Promoting Good Health in Peru: Communities Creating Change

[Dr. Edgar Medina, HCM Project Director]Dr. Edgar Medina, HCM Project DirectorThe Healthy Communities & Municipalities (HCM) project in Peru aims to improve maternal and child health in areas lacking government and private sector investment. With funding from USAID, MSH's Leadership, Management and Sustainability program (LMS) has supported HCM since 2006, applying leadership and management principles to promote healthy lifestyles and behaviors, and to empower the Peruvian people through community and civic participation.  The project has expanded from 515 communities in 2006 to 1,764 today.

MSH interviewed Dr. Edgar Medina, the project's director, on the importance of community empowerment, its inherent challenges, and what the project is doing to help communities make their efforts both successful and sustainable.

Tell us about the communities where the HCM program works. What are the biggest health and development challenges the people there are facing?

The communities are located within zones with poor accessibility, and due to drug trafficking and other illicit activities, basic health services are inadequate and insufficient. We are trying to help local residents improve their lifestyles and their health practices, especially in the areas of maternal, child and reproductive health. The idea is to work with the people so the changes come from them, rather than being imposed from the top down.  

How do you work with the communities?

The project empowers both families and communities to improve their health practices, and to do so with the active participation of their community leaders and their local government. One way this happens is through very simple tools that we have provided that enable families to evaluate themselves, plan for any improvements, and take action.   

For both the families and the local community development committees, we have taken concepts that are academically complex and broken them down so that everybody – including those with limited education – can understand.

What are examples of these tools and how do they work?

We have a toolkit that has a component for the family, a component for the community, and one for the municipality. At the family level, we have simple paper "tools" – for example, a written guide on how to create a healthy family; a "vision poster" that enables the family to record their vision of what good health will look like for their family; an assessment poster that helps them analyze their health behaviors; and a safe water and family hygiene poster, that details the specific steps for ensuring portable, safe water. 

At the community level, the toolkit provides monitoring tools to assess and document maternal and child health practices, two community self-assessment tools to evaluate local health practices, and a facilitator's guide on how to promote safe water consumption and other tools. The data we collect for this is input into our HCM designed community-based health information system SISMUNI, which helps community leaders, health facility personnel, and local officials plan and budget according to the health needs of the specific communities. The project staff also use this information to gauge the self-assessed progress of communities toward achieving improved health status.

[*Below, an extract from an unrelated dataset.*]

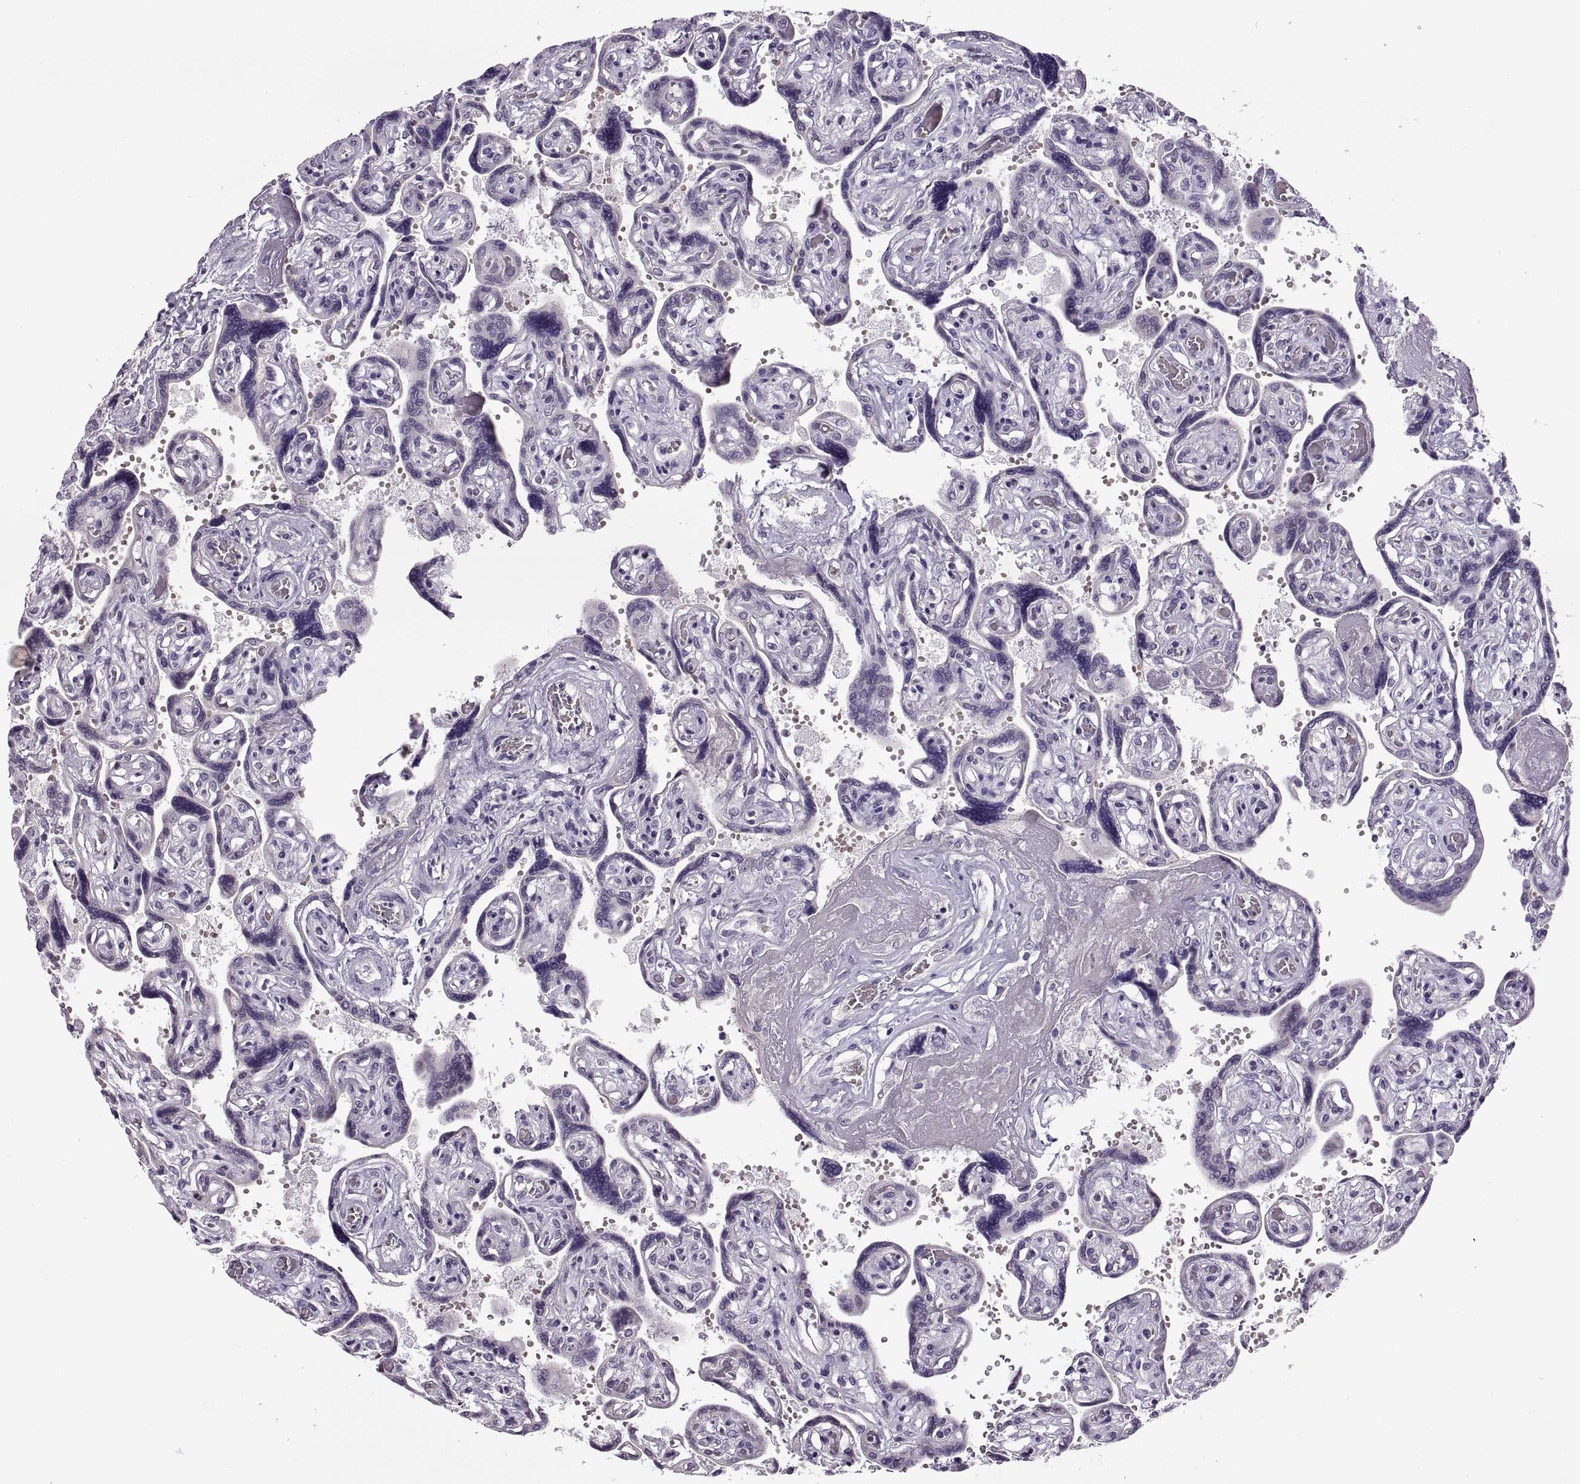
{"staining": {"intensity": "negative", "quantity": "none", "location": "none"}, "tissue": "placenta", "cell_type": "Decidual cells", "image_type": "normal", "snomed": [{"axis": "morphology", "description": "Normal tissue, NOS"}, {"axis": "topography", "description": "Placenta"}], "caption": "Immunohistochemistry of normal human placenta displays no expression in decidual cells. The staining is performed using DAB brown chromogen with nuclei counter-stained in using hematoxylin.", "gene": "VSX2", "patient": {"sex": "female", "age": 32}}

What feedback have the families and communities given you about this process?

The families we work with consistently mention that never before has anyone helped them to plan, to help them draw their vision and then to attain that vision. One of the greatest successes is that the program has introduced leadership at the community level, so that local residents realize that they can initiate change themselves – they don't have to wait for the state government to help.

The people we work with have taken the basics of health promotion and combined them with leadership, and the program has exploded at the community level. It is at the intersection of these things that we see empowerment.

What recognition has the program received from the Peruvian government?

In the beginning, the municipal and regional governments identified the methodology of the HCM project as extremely effective in achieving change and improving the health of communities. In 2007, Peru began to implement the National Strategy to Fight Poverty and Child Malnutrition (CRECER) and subsequently, the regional governments within the project area, such as Ayacucho, approved the incorporation of the HCM strategy as the operational methodology for reaching families and communities in their region.

Recently, the HCM project has received recognition by the Ministry of Health through the offices of the General Director of Health Promotion, the National Center for Feeding and Nutrition (CENAN), and Interministerial Committee on Social Affairs (CIAS). Currently we are working with these institutions to transfer and adapt the HCM tools so that they may be implemented at the national level.

The program has also attracted interest from the private sector, hasn't it?

Yes, and this has helped us scale-up the program. Last year, Barrick Mining and USAID established an agreement which is helping us expand the program, and is now funding the work in 69 communities in two regions, La Libertad, and Ancash. This year we have also had interest from another Peruvian business, Cementos Lima, which is interested in introducing the project into an urban area. This kind of support ultimately will make the project more sustainable.

Dr. Medina, a staff member of Management Sciences for Health since 2006, has been working  on public health in Peru for 15 years. His professional passion is the development of methodologies, systems and instruments that can be used at the community level to benefit those with little access to quality health services.